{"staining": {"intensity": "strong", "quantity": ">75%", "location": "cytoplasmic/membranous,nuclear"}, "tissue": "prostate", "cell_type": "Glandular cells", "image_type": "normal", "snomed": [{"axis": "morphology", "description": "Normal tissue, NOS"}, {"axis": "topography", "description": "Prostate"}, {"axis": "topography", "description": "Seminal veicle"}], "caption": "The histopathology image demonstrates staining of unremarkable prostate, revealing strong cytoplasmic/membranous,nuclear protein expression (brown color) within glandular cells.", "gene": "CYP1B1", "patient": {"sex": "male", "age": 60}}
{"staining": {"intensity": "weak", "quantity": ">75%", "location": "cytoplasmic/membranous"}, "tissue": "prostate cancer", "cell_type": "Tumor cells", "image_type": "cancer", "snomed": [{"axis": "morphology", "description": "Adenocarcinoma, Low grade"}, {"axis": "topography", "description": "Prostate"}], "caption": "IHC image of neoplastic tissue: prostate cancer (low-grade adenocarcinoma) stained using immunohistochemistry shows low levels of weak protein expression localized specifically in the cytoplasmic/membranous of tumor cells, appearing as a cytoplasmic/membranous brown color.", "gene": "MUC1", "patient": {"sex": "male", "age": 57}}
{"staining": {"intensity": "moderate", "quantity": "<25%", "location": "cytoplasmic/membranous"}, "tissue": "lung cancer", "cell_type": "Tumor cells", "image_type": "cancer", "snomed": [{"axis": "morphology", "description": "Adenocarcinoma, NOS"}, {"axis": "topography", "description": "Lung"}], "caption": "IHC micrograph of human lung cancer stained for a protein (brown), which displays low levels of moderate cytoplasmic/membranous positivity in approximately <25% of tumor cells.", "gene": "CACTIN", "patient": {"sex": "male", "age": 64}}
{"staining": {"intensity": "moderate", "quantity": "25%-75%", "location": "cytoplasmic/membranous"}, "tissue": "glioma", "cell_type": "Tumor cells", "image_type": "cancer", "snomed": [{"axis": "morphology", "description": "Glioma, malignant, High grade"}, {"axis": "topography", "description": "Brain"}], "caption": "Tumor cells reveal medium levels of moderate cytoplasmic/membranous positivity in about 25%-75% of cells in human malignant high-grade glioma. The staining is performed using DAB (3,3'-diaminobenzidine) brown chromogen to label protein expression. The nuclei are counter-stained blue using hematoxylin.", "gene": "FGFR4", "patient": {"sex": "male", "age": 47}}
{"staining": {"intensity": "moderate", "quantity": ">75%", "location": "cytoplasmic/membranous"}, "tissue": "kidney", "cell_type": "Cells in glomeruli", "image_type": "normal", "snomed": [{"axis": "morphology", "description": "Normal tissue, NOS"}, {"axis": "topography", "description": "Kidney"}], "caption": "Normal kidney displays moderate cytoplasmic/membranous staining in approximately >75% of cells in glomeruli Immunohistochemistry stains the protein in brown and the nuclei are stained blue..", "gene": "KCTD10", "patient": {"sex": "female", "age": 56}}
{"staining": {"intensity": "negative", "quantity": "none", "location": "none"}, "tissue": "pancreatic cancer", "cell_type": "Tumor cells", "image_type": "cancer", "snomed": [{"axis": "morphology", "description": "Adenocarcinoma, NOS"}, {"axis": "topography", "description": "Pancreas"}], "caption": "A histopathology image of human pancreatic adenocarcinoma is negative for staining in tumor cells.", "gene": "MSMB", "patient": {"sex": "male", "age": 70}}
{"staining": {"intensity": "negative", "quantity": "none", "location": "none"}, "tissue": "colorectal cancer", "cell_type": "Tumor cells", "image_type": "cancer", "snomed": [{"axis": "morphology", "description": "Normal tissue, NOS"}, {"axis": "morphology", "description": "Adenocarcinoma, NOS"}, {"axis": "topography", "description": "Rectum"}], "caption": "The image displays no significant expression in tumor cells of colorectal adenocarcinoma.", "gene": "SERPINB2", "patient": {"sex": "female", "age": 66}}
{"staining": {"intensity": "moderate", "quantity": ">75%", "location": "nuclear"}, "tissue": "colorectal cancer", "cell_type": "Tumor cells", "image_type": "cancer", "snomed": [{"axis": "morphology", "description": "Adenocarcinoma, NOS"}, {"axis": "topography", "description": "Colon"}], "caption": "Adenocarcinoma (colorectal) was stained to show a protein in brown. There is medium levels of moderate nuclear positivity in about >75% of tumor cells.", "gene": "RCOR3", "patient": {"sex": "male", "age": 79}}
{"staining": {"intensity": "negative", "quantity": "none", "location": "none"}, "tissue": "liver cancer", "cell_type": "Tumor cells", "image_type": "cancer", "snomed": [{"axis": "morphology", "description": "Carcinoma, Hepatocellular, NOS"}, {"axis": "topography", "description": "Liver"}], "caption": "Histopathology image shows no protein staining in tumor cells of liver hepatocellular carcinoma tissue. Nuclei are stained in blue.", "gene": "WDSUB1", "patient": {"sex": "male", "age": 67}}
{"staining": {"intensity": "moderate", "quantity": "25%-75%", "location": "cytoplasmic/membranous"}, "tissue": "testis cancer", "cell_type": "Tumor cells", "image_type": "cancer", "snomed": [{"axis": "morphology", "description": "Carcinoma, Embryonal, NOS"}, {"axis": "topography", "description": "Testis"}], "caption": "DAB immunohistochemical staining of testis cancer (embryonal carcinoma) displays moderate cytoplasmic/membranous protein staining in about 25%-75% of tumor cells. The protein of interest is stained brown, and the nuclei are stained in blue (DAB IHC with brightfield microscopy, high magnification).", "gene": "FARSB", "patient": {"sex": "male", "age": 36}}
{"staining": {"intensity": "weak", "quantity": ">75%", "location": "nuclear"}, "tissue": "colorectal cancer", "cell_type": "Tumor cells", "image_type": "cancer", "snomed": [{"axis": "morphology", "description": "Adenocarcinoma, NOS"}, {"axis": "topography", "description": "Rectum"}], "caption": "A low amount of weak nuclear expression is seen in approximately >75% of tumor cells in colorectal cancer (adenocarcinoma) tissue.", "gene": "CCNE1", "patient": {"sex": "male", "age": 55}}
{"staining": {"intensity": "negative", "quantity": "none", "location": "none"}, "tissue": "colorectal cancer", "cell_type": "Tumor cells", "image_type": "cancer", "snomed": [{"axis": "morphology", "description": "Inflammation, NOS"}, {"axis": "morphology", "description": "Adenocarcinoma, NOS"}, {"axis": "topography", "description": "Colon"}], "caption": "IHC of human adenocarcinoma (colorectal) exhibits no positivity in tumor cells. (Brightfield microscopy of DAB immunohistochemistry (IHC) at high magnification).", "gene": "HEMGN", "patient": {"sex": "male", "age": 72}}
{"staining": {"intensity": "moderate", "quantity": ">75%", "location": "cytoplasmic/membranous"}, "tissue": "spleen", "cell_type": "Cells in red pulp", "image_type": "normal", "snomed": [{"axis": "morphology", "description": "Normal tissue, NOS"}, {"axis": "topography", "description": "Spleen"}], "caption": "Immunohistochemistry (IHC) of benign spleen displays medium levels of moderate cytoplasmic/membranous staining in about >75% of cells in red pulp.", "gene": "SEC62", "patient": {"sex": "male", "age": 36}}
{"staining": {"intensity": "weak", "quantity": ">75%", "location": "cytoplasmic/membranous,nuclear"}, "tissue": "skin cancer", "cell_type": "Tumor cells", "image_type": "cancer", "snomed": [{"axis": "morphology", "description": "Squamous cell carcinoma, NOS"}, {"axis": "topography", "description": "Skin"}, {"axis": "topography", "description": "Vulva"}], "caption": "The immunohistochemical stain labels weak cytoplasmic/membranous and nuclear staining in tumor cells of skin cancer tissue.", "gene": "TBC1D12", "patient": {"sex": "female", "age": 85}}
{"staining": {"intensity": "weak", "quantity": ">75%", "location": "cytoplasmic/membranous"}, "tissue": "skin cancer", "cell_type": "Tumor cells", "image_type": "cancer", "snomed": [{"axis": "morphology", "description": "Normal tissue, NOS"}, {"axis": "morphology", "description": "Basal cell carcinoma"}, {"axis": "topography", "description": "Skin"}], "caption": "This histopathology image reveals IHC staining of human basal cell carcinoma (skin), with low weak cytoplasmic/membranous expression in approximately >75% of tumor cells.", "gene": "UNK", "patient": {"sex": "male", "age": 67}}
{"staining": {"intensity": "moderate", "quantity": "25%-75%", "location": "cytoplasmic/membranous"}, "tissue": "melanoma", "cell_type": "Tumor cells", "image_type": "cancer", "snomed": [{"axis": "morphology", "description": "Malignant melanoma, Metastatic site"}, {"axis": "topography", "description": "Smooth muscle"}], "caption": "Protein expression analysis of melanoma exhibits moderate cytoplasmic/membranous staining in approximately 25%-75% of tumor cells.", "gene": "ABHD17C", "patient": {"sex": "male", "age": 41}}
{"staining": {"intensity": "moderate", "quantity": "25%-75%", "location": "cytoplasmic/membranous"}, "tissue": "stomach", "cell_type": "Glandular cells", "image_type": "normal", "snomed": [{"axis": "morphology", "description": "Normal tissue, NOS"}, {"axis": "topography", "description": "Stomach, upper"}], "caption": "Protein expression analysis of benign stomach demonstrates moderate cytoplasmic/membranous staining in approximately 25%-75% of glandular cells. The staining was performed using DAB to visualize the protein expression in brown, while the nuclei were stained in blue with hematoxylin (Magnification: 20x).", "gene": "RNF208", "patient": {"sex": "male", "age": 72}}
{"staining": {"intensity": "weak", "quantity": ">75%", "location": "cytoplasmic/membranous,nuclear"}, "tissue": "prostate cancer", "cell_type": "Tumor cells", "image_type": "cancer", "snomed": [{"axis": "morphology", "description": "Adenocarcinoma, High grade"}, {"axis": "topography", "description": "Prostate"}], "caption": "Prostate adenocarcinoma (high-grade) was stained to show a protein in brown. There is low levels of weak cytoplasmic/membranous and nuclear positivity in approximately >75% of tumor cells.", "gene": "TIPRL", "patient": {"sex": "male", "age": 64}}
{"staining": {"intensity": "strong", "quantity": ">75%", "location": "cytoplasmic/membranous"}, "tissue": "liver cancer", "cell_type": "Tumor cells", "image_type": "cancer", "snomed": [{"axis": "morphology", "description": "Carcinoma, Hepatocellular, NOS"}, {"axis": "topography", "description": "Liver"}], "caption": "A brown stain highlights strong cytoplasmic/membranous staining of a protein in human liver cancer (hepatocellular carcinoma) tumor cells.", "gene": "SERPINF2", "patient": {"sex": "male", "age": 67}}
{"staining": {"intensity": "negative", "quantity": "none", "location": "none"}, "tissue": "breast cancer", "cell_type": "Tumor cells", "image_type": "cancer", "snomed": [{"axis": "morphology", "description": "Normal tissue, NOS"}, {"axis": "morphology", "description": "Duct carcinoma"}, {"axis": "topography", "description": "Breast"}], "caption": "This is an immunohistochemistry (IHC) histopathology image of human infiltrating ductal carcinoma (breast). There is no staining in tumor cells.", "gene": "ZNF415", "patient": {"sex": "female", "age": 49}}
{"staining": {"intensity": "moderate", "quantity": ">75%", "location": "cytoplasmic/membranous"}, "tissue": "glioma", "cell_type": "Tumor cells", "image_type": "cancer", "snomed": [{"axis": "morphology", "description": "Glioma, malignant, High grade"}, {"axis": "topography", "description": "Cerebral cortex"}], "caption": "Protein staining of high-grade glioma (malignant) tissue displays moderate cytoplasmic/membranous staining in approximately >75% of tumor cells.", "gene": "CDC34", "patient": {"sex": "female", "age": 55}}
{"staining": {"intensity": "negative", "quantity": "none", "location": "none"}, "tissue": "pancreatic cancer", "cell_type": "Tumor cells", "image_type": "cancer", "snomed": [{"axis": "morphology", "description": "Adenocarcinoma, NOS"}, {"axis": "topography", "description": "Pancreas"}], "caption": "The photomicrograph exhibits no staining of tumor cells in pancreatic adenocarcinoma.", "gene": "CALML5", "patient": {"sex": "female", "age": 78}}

## Task instructions
Set down only the lines above that fall between the line holding "micrograph of human" and the line holding "cells reveal medium", inclusive, keeping each exact.

## Result for this task
{"staining": {"intensity": "moderate", "quantity": "<25%", "location": "cytoplasmic/membranous"}, "tissue": "lung cancer", "cell_type": "Tumor cells", "image_type": "cancer", "snomed": [{"axis": "morphology", "description": "Adenocarcinoma, NOS"}, {"axis": "topography", "description": "Lung"}], "caption": "IHC micrograph of human lung cancer stained for a protein (brown), which displays low levels of moderate cytoplasmic/membranous positivity in approximately <25% of tumor cells.", "gene": "CACTIN", "patient": {"sex": "male", "age": 64}}
{"staining": {"intensity": "moderate", "quantity": "25%-75%", "location": "cytoplasmic/membranous"}, "tissue": "glioma", "cell_type": "Tumor cells", "image_type": "cancer", "snomed": [{"axis": "morphology", "description": "Glioma, malignant, High grade"}, {"axis": "topography", "description": "Brain"}], "caption": "Tumor cells reveal medium levels of moderate cytoplasmic/membranous positivity in about 25%-75% of cells in human malignant high-grade glioma. The staining is performed using DAB (3,3'-diaminobenzidine) brown chromogen to label protein expression. The nuclei are counter-stained blue using hematoxylin.", "gene": "FGFR4", "patient": {"sex": "male", "age": 47}}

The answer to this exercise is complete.